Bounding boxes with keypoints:
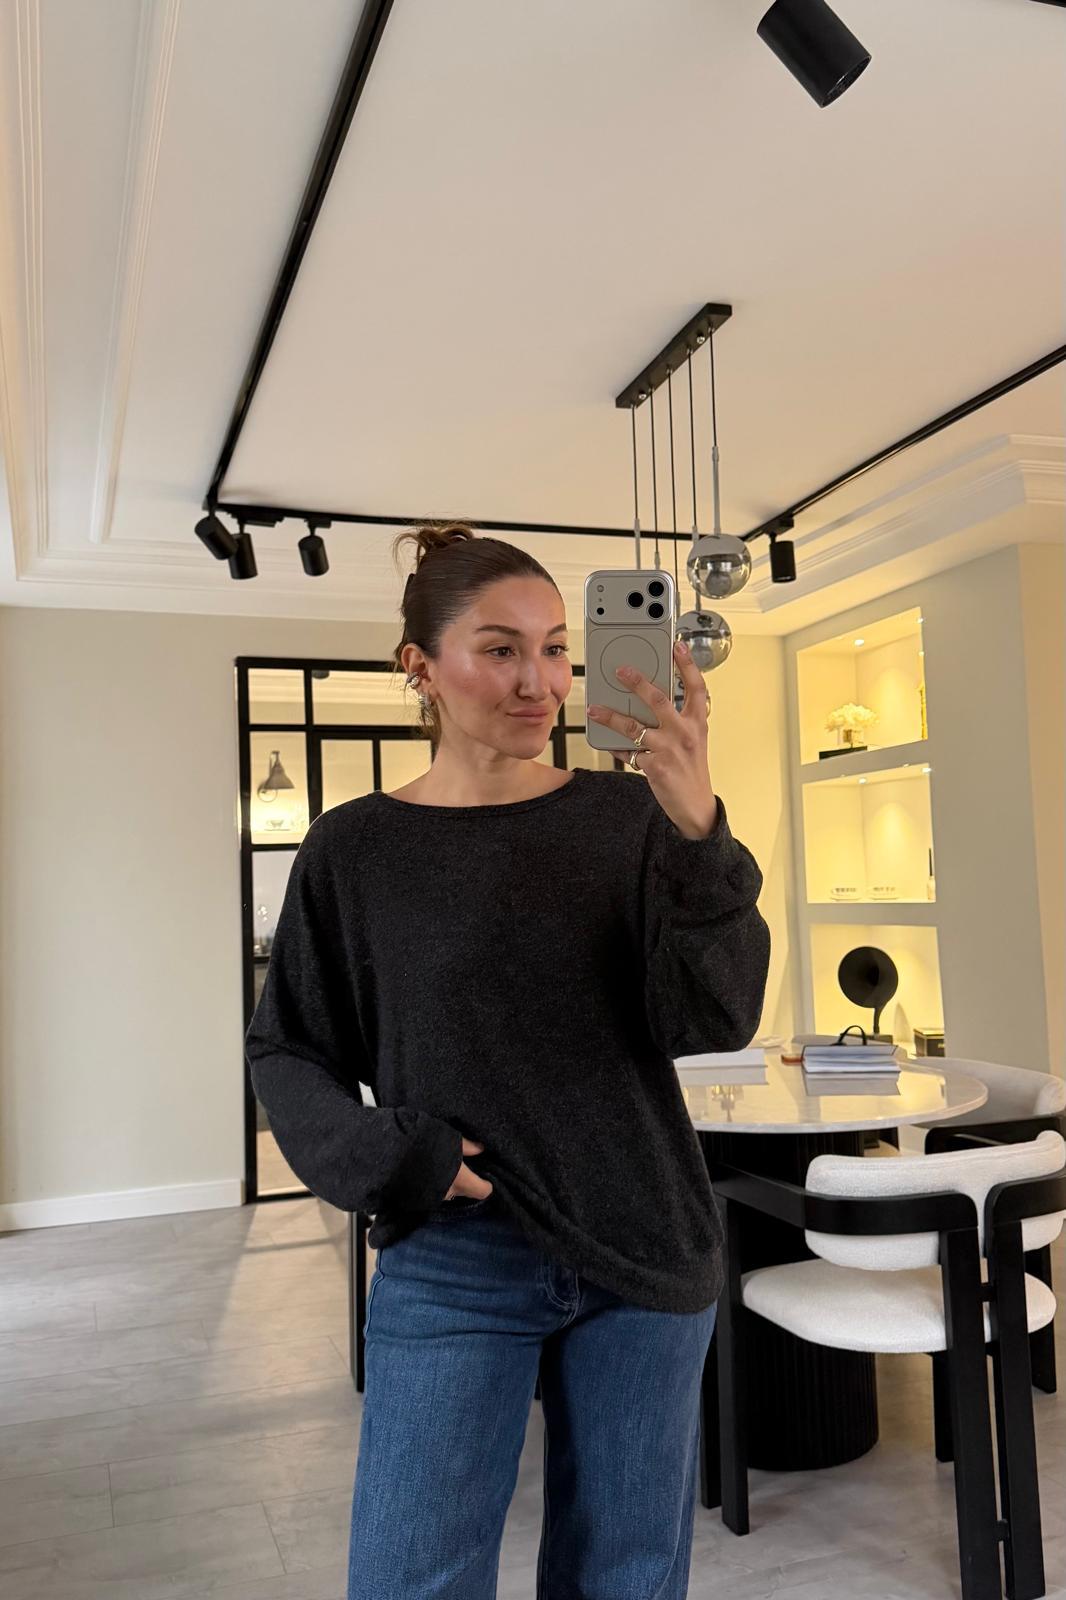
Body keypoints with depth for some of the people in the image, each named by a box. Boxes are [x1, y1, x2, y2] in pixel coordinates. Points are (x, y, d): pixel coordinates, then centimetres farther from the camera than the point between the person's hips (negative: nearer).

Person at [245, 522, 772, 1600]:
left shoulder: (627, 817, -4)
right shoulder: (355, 848, -4)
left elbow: (718, 1017, -13)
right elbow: (285, 1051, 6)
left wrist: (697, 828, -28)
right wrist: (372, 1157, -12)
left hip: (645, 1255, 2)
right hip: (454, 1260, -1)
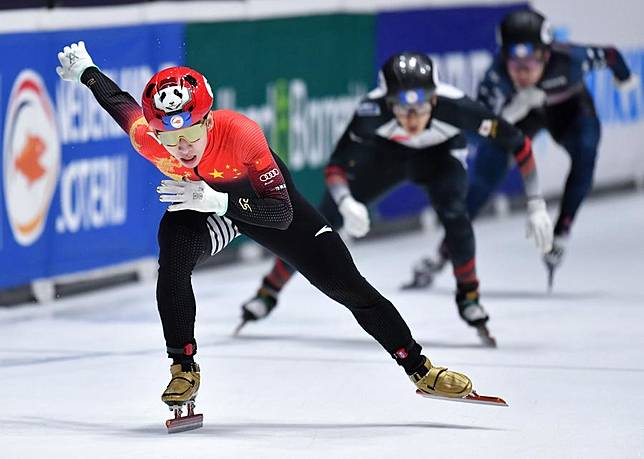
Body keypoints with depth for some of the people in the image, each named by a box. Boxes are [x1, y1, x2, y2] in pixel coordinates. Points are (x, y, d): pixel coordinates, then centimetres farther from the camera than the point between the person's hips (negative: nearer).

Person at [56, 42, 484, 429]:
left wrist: (217, 200, -54)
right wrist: (84, 71, 10)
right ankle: (184, 369, -13)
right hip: (197, 206, 2)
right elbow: (121, 101, -7)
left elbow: (282, 215, -40)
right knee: (173, 262, -31)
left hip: (260, 194, -2)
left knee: (344, 282, -3)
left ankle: (420, 368, 9)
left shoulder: (241, 132, -42)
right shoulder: (146, 138, -32)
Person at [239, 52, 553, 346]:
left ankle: (468, 295, -7)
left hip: (441, 154, -1)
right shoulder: (372, 112, -40)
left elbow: (517, 143, -31)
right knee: (326, 218, -5)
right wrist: (346, 203, -53)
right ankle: (269, 291, 15)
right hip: (385, 151, 1)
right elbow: (335, 166, -32)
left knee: (451, 210, -29)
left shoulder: (455, 107, -42)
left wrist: (536, 206, -30)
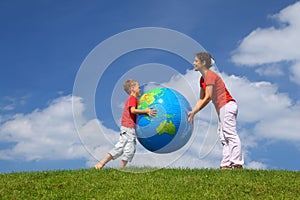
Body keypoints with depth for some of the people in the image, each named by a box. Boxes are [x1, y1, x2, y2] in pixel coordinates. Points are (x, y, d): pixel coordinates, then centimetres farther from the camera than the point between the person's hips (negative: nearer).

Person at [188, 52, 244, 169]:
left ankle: (237, 164, -16)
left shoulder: (210, 75, -13)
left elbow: (208, 97, -19)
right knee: (224, 137, 8)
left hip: (227, 105, -11)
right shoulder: (202, 79, 17)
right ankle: (226, 164, 9)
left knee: (231, 135, -14)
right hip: (222, 109, 11)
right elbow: (201, 99, 19)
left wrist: (194, 112, -16)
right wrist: (192, 112, 10)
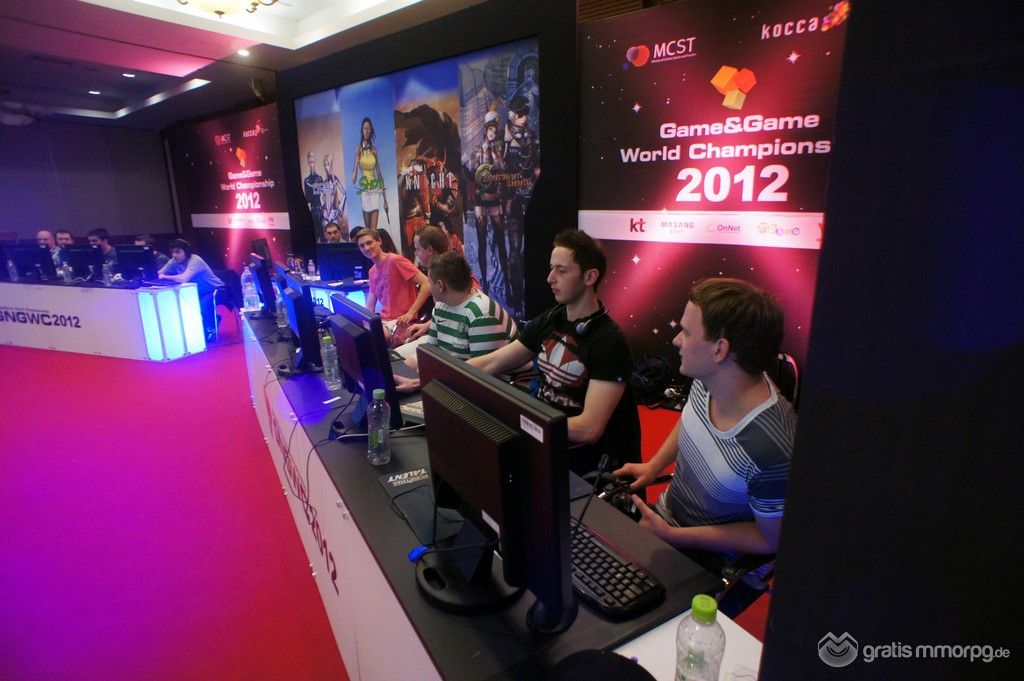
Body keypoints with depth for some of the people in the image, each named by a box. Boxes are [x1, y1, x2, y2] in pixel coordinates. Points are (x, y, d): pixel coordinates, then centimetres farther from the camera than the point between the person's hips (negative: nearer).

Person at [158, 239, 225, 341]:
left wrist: (165, 277, -29)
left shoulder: (195, 261, -26)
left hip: (214, 290, -7)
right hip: (198, 292, 7)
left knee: (201, 306, -31)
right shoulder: (174, 261, -6)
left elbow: (184, 279, -40)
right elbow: (158, 273, -5)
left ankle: (210, 329, -5)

__Task to complete__.
All lines with the word "wrist" must be located in the data and copied.

__Task response__.
left wrist: (697, 828, -28)
right wrist: (372, 1157, -12)
left wrist: (217, 200, -54)
right wrist: (84, 71, 10)
right wrist: (346, 203, -53)
left wrist: (536, 206, -30)
left wrist: (194, 112, -16)
right wrist: (192, 112, 10)
left wrist: (165, 277, -29)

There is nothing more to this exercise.